____ LISTED RECORDS
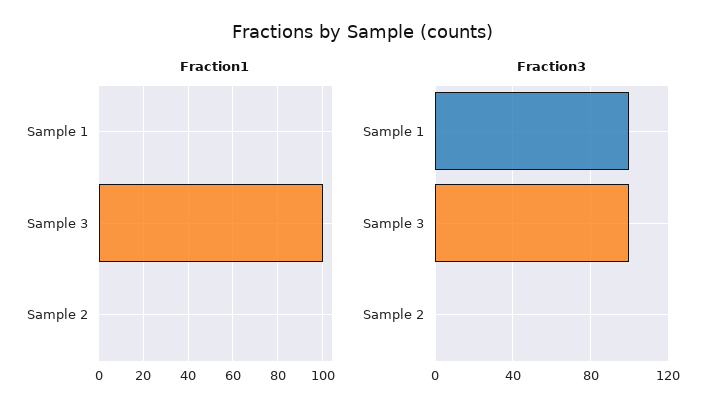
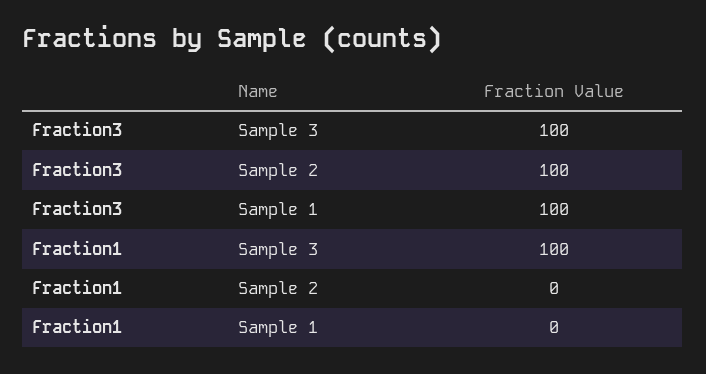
  {
    "Fraction1": {
      "Sample 1": 0,
      "Sample 3": 100,
      "Sample 2": 0
    },
    "Fraction3": {
      "Sample 1": 100,
      "Sample 3": 100,
-     "Sample 2": 0
+     "Sample 2": 100
    }
  }

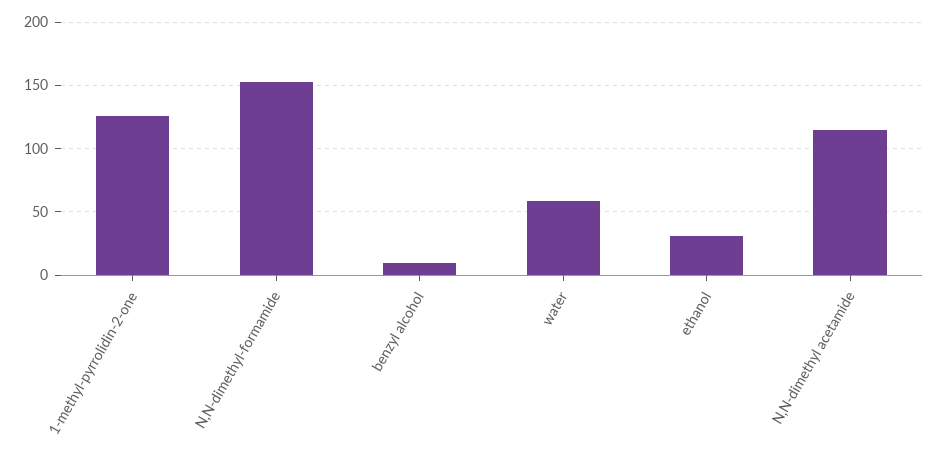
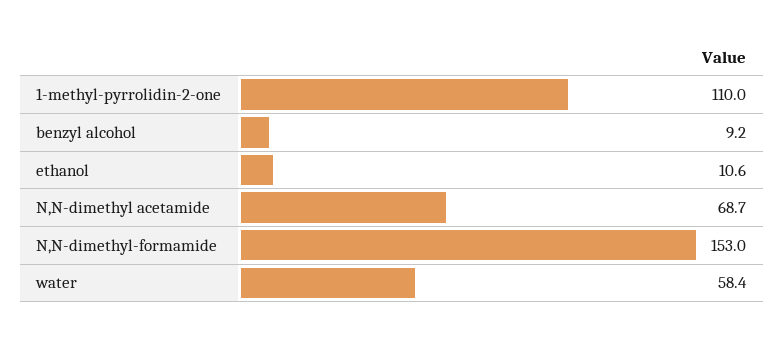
  {
-   "1-methyl-pyrrolidin-2-one": 125,
+   "1-methyl-pyrrolidin-2-one": 110,
    "N,N-dimethyl-formamide": 153,
    "benzyl alcohol": 9.2,
    "water": 58.4,
-   "ethanol": 30,
+   "ethanol": 10.6,
-   "N,N-dimethyl acetamide": 115
+   "N,N-dimethyl acetamide": 68.7
  }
________
- AIM OF THE TASK -
Each line containing the word "acetamide" needs to be copied from the data above.

- RESPONSE AREA -
-   "N,N-dimethyl acetamide": 115
+   "N,N-dimethyl acetamide": 68.7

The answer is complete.